Darüber hinaus seien Zehntausende Jungpflanzen ausgerissen worden. Das funktioniere, solange sie nicht älter als ein Jahr seien, so Mrkvicka. Aus seiner Sicht ist die Pflanze in der Stadt inzwischen weitgehend unter Kontrolle. Ein Problem seien die privaten Gärten. «Es gibt durchaus Leute, die den Baum lieben.» Auch in Spanien werden der Götterbaum und andere fremde Arten wie das Wandelröschen (Lantana camara) schon seit vielen Jahren bekämpft. Es gibt zahlreiche Aktionen, oft unter Mithilfe von Freiwilligen.

In Hessen appellieren Umweltexperten, das Gehölz gar nicht mehr zu nutzen. «Es ist wichtig, die Menschen zu sensibilisieren, bitte keine Götterbäume mehr anzupflanzen», sagt Andreas Opitz vom Hessischen Landesamt für Naturschutz, Umwelt und Geologie (HLNUG) in Gießen. In Bayern breitet sich der Götterbaum nach Angaben des Landesamts für Umwelt besonders in den wärmeren und trockenen Gebieten entlang des Mains und an der Donau aus. Bisher gebe es aber kein größeres Problem mit dem Gehölz, sagt Olaf Schmidt, Präsident der Landesanstalt für Wald und Forstwirtschaft. Das Ökosystem in den Wäldern im Freistaat sei stabil. «Ich habe keine Angst vor dem Götterbaum.»
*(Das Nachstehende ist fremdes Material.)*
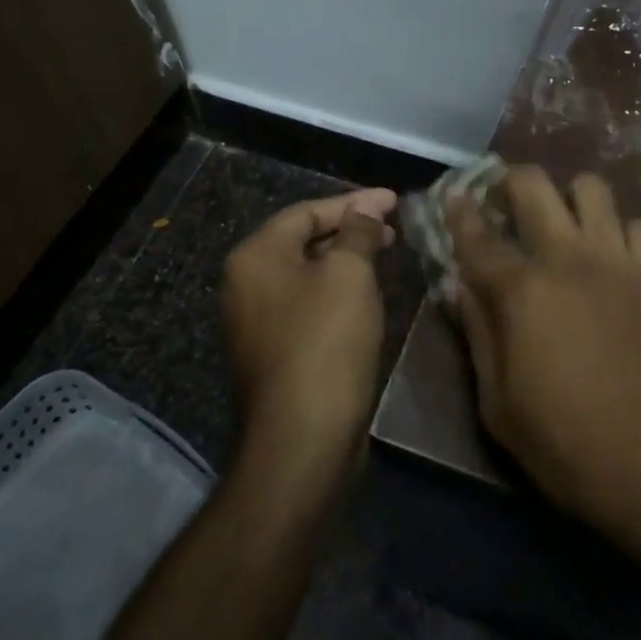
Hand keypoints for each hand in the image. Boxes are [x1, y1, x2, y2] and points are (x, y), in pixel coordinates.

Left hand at [222, 188, 395, 474]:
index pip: (307, 211)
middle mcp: (246, 284)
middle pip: (303, 240)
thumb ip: (358, 232)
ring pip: (307, 274)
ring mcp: (256, 322)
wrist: (303, 438)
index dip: (354, 202)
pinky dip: (337, 290)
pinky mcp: (273, 352)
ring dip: (346, 260)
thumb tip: (366, 210)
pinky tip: (366, 295)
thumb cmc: (325, 342)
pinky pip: (307, 304)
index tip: (394, 200)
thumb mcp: (349, 274)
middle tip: (393, 227)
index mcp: (256, 257)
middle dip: (351, 229)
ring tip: (386, 254)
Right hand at [448, 167, 640, 562]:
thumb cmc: (572, 447)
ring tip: (563, 223)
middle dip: (511, 180)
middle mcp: (569, 258)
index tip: (452, 196)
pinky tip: (615, 257)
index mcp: (523, 291)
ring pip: (593, 189)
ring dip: (571, 197)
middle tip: (504, 199)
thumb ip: (479, 336)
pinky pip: (640, 228)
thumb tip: (462, 289)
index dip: (459, 212)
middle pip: (535, 185)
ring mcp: (619, 262)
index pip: (478, 236)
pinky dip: (622, 232)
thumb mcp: (500, 408)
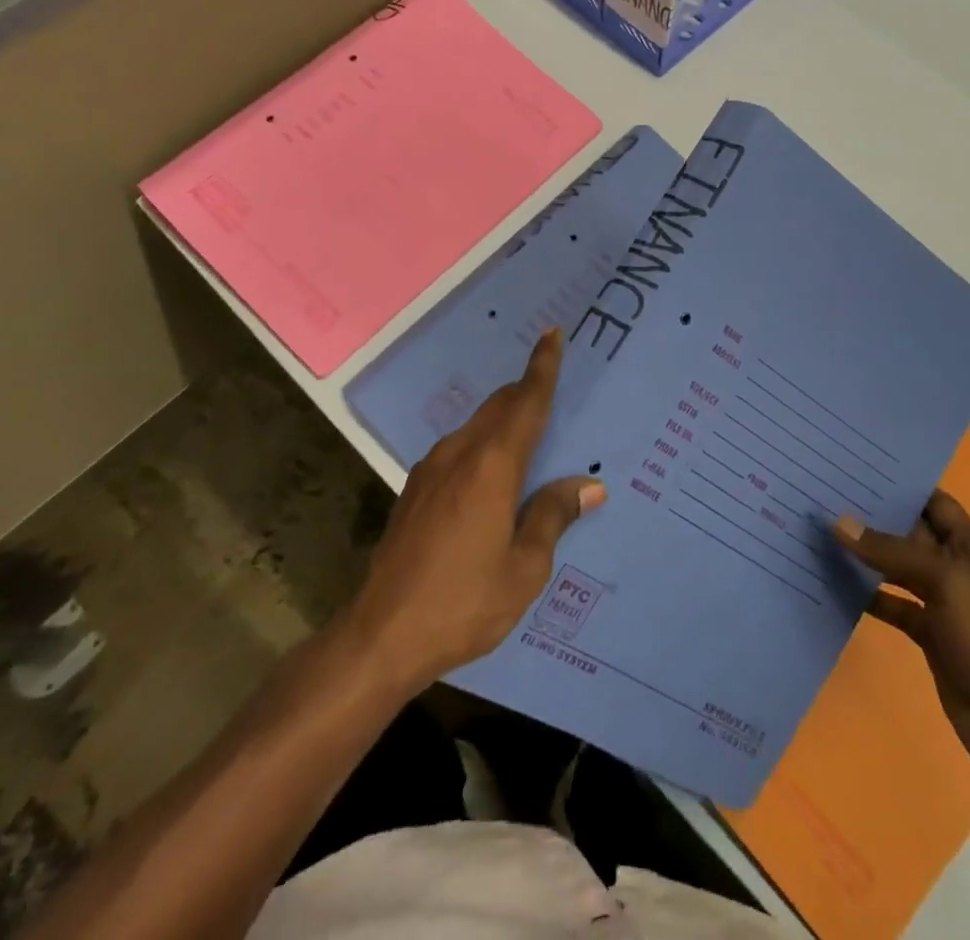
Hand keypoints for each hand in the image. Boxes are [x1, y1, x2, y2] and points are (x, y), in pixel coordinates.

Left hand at [346, 330, 605, 692]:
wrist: (380, 635)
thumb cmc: (463, 603)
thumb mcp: (524, 568)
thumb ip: (552, 516)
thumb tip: (588, 485)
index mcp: (492, 467)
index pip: (525, 403)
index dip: (542, 368)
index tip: (551, 334)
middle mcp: (459, 455)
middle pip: (499, 407)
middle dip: (525, 391)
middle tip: (552, 385)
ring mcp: (430, 470)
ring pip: (476, 426)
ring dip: (503, 419)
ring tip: (528, 434)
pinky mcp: (414, 490)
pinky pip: (458, 449)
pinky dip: (483, 443)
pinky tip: (490, 473)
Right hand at [835, 491, 969, 790]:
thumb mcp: (945, 582)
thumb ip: (890, 550)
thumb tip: (837, 521)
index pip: (933, 501)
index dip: (898, 484)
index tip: (852, 468)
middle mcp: (960, 567)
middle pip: (911, 532)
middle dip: (873, 516)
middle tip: (824, 495)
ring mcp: (945, 603)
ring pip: (898, 568)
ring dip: (866, 555)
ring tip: (820, 531)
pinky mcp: (932, 635)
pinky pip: (894, 604)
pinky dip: (868, 595)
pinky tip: (834, 583)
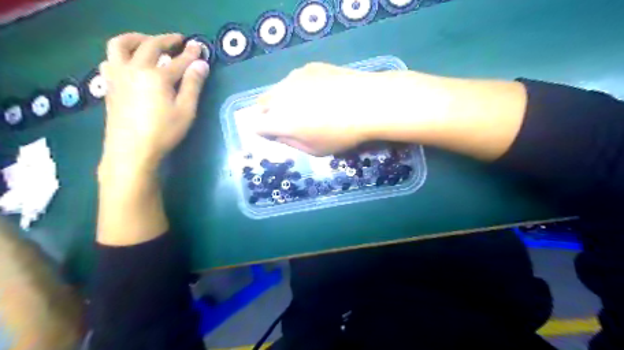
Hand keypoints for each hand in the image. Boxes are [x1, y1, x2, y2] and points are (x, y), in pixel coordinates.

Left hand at [99, 33, 208, 176]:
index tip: (199, 46)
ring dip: (136, 38)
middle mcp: (135, 69)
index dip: (191, 53)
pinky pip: (109, 60)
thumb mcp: (185, 111)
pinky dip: (120, 55)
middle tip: (178, 40)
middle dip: (166, 40)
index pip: (178, 60)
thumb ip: (193, 85)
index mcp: (157, 76)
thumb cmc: (163, 132)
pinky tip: (128, 63)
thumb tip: (202, 64)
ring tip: (148, 42)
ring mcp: (118, 75)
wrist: (131, 150)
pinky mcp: (109, 85)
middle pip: (150, 46)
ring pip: (120, 45)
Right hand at [252, 61, 387, 155]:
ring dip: (285, 99)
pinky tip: (322, 92)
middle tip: (290, 120)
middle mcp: (280, 96)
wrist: (367, 103)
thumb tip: (278, 135)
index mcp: (279, 120)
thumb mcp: (315, 150)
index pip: (256, 125)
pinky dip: (300, 87)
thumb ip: (290, 143)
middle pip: (263, 104)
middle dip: (270, 113)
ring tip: (308, 105)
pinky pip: (296, 79)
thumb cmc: (341, 134)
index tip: (274, 133)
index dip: (263, 131)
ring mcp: (294, 78)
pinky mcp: (309, 67)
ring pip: (279, 89)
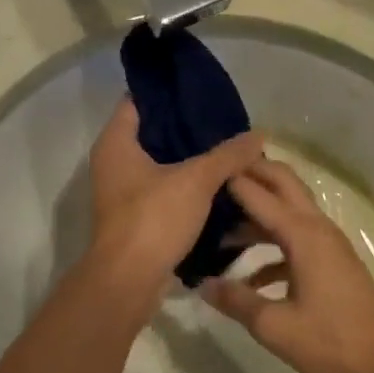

Auch in den Innenstadtbereichen Brandenburgs hat der Götterbaum eine neue Heimat gefunden. Der Götterbaum bilde zahlreiche Samen aus, die bei stärkeren Winden sehr weit flögen. «Dadurch hat die Art ein sehr hohes Ausbreitungspotenzial», sagt Thomas Frey, Sprecher des Brandenburger Landesumweltamtes. Sämlinge seien dann auch im weiteren Umfeld größerer Städte zu finden. Durchschnittliche Winter verhinderten ein feste Ansiedelung außerhalb von Ortschaften bisher aber weitestgehend, erklärt Frey.

Die kommenden Winter werden mit entscheiden, ob und wie stark sich das im Zuge des Klimawandels ändert. «Mit dem Götterbaum werden wir herausgefordert, über die Natur nachzudenken und die Konsequenzen unseres Handelns zu ertragen», sagt der Berliner Forscher Kowarik. Für die deutschen Städte plädiert er für eine pragmatische Kosten-Nutzen-Analyse. Nicht zu vergessen sei, dass ein in der Stadt wildwachsender Götterbaum ganz ohne Kosten für Pflanzung und Pflege die Luft säubere und kühle, Schatten spende und Nahrung für Honigbienen biete.